Required action =
In the records below, rewrite the lines from the one containing "верхнюю часть п" to the one containing "BBCode — это особая реализац", both included, as a JSON list of strings with one string per line and blank lines omitted.

Given data =
★ ★ ★ ★

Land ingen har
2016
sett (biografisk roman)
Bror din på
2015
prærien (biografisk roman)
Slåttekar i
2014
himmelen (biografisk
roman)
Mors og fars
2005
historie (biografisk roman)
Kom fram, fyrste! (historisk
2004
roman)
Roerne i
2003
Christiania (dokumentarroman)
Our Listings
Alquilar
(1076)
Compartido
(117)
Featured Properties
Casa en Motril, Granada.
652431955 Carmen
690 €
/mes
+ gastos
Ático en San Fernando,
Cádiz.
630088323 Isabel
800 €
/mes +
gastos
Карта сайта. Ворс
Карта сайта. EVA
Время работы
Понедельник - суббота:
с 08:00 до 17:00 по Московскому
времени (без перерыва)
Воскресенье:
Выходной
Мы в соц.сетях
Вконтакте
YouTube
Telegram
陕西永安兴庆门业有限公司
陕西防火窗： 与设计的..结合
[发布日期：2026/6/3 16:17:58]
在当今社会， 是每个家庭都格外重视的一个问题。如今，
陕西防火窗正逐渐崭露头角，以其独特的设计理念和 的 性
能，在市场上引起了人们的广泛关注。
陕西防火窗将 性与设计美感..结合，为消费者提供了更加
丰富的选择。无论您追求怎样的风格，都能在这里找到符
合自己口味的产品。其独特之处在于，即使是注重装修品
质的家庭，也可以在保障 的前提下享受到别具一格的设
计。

★ ★ ★ ★

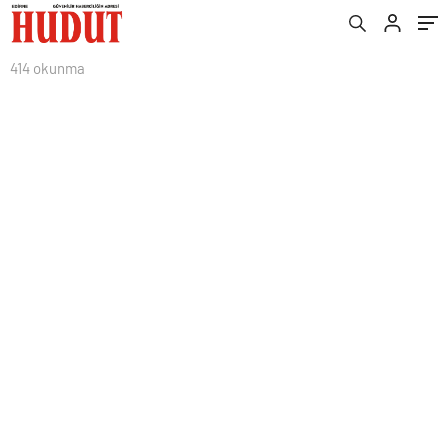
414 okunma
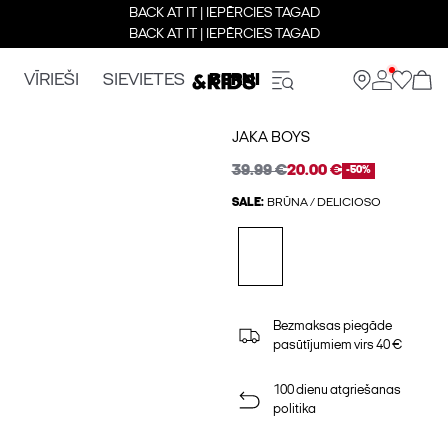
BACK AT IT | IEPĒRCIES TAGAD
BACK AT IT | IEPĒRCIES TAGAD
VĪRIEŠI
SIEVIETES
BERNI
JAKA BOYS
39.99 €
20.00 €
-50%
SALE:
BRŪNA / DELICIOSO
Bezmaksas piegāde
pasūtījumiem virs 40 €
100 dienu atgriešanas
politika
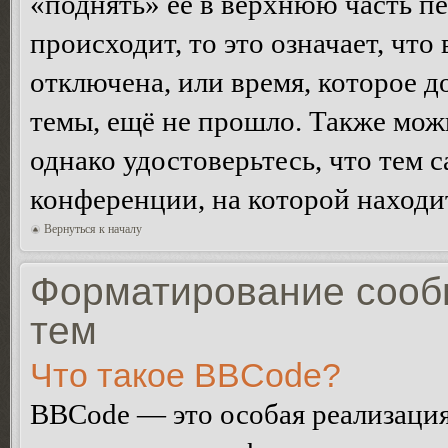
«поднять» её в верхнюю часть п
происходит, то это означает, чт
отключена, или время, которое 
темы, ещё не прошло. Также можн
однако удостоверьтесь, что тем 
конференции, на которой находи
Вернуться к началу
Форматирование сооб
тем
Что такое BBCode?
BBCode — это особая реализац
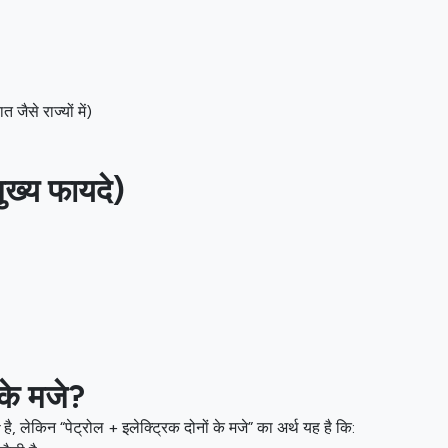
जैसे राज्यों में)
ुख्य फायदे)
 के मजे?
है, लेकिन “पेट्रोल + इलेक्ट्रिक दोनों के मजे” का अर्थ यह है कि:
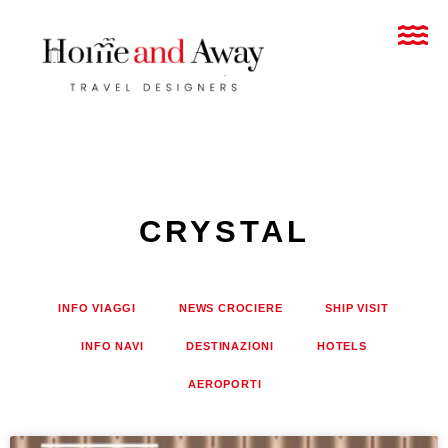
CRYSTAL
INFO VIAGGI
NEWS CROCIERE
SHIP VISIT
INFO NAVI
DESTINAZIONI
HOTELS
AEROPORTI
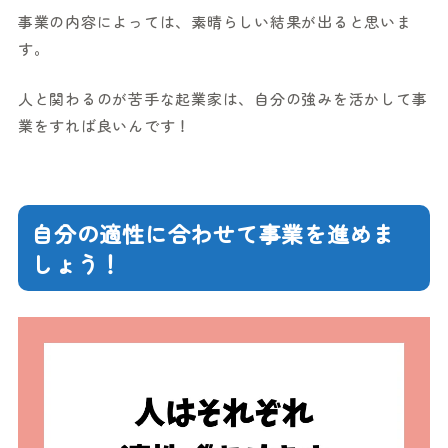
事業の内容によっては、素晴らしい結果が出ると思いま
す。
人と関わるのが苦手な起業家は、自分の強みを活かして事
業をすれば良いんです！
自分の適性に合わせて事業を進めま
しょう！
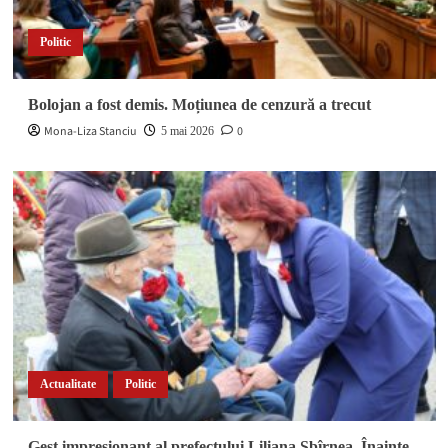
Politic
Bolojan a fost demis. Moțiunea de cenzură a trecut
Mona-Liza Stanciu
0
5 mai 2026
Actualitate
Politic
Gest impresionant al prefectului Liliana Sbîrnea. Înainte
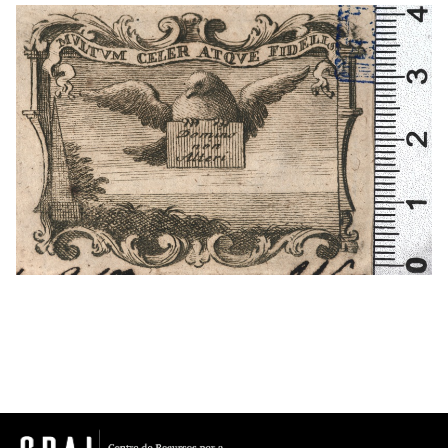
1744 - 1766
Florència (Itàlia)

★ ★ ★ ★

Completed task =
[
  "«поднять» её в верхнюю часть п",
  "происходит, то это означает, чт",
  "отключена, или время, которое ",
  "темы, ещё не прошло. Также можн",
  "однако удостоверьтесь, что тем ",
  "конференции, на которой находи",
  "Вернуться к началу",
  "Форматирование сооб",
  "тем",
  "Что такое BBCode?",
  "BBCode — это особая реализац"
]